● **Task directions**
Among the entries below, find the lines that hold the word "technisch" and report them.
-------- Record set --------
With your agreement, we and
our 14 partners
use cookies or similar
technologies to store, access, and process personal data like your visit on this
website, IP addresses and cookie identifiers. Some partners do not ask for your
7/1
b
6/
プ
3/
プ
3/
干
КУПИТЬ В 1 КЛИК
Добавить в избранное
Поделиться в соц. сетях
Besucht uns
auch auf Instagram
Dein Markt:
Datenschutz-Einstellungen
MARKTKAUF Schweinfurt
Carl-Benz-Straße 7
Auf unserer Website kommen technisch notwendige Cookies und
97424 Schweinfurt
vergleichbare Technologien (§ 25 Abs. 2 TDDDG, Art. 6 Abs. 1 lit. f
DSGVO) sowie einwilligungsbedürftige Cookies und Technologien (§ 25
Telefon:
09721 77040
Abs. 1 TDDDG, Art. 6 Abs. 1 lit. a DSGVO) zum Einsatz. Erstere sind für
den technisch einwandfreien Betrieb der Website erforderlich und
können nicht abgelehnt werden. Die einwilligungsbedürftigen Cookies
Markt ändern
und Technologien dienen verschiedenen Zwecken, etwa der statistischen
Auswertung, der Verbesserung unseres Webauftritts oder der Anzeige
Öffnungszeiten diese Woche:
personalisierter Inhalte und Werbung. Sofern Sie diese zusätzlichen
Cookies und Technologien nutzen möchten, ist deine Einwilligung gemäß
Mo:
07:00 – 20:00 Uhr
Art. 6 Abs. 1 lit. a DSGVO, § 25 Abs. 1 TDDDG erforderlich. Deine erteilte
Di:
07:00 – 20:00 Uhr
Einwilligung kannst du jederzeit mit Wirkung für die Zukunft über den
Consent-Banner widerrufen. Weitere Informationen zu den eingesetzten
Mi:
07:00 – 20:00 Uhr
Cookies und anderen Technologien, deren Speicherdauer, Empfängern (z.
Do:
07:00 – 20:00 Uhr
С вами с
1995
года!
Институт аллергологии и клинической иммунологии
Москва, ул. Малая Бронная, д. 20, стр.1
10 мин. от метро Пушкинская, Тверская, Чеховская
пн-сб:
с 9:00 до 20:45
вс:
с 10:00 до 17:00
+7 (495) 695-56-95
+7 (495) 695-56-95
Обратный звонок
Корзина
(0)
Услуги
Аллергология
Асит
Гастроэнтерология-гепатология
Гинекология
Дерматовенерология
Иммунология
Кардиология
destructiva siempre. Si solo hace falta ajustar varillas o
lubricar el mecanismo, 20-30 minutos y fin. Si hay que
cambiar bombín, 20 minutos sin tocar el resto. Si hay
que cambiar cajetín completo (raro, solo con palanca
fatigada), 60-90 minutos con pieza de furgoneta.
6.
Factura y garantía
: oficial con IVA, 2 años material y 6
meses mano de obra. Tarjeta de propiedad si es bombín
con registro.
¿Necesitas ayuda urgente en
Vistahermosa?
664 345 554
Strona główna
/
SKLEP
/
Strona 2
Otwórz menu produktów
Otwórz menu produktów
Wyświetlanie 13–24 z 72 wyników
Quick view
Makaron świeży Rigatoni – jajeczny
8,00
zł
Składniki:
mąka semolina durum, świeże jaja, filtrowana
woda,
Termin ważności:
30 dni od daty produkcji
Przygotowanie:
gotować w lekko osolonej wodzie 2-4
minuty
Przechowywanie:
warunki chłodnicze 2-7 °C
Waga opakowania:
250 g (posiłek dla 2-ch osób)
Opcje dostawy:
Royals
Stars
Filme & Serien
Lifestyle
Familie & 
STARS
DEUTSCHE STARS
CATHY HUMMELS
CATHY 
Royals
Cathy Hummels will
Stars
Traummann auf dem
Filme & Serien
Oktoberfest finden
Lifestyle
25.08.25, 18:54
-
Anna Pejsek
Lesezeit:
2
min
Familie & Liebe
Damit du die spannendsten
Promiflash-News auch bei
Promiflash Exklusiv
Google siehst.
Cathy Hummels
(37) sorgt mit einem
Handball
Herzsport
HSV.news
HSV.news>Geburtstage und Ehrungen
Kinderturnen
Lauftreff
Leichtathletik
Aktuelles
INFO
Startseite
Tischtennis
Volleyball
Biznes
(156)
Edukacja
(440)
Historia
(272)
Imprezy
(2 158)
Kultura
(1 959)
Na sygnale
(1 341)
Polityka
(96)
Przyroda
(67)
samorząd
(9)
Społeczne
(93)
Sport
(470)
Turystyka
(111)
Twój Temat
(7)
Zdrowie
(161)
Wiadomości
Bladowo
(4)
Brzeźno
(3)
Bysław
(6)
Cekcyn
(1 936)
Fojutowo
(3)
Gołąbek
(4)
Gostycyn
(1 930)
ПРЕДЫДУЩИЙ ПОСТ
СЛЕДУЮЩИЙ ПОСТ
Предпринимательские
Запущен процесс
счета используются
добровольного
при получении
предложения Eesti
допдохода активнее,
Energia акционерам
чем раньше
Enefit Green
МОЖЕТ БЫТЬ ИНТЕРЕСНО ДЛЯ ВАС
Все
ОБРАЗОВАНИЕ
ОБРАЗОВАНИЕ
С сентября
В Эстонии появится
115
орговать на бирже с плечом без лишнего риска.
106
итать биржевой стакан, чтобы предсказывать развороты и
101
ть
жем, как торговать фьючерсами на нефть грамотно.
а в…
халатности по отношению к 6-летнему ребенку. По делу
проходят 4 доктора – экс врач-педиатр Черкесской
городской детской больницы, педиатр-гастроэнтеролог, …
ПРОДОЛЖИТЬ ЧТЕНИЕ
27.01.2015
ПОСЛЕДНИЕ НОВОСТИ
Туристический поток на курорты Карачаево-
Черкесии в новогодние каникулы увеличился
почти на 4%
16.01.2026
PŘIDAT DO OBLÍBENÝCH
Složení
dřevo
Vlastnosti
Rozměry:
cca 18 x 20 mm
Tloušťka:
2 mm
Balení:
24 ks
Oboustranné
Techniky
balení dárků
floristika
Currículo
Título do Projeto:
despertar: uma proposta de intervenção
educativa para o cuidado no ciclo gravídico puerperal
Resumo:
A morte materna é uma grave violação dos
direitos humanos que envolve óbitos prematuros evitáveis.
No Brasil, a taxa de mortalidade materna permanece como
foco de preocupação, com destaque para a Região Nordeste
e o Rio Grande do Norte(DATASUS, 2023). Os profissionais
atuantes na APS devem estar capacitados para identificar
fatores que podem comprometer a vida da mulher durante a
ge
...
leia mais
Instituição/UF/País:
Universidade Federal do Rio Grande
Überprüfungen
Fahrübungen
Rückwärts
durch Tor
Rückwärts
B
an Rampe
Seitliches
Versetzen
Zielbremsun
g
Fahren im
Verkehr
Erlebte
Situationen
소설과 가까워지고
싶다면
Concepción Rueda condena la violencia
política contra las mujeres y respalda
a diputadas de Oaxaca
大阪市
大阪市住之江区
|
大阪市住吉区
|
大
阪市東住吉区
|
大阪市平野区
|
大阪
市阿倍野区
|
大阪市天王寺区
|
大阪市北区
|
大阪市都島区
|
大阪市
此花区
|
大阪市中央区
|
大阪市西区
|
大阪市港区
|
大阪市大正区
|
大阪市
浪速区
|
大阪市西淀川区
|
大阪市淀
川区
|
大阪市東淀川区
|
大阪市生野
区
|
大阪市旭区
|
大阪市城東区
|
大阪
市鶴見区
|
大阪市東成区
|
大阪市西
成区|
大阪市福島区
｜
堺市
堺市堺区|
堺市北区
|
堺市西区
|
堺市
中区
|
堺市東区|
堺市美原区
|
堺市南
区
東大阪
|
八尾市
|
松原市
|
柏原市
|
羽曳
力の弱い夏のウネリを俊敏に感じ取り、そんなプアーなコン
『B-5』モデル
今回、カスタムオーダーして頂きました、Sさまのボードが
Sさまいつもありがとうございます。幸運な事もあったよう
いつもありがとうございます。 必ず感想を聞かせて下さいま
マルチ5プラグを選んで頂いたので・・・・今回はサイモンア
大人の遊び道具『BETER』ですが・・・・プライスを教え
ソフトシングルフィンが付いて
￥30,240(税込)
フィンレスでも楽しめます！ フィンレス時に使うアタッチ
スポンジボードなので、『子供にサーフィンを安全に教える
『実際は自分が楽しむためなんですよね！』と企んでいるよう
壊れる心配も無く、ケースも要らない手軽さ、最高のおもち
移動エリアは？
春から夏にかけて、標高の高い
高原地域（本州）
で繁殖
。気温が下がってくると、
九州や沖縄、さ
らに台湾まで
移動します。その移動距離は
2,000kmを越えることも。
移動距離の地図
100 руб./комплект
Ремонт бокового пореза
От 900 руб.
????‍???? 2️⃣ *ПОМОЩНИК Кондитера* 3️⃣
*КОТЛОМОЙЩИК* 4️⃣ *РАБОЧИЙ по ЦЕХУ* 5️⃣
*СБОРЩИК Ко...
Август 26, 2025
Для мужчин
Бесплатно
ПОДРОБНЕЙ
--------
● **Solution for this exercise**
Auf unserer Website kommen technisch notwendige Cookies und
den technisch einwandfreien Betrieb der Website erforderlich und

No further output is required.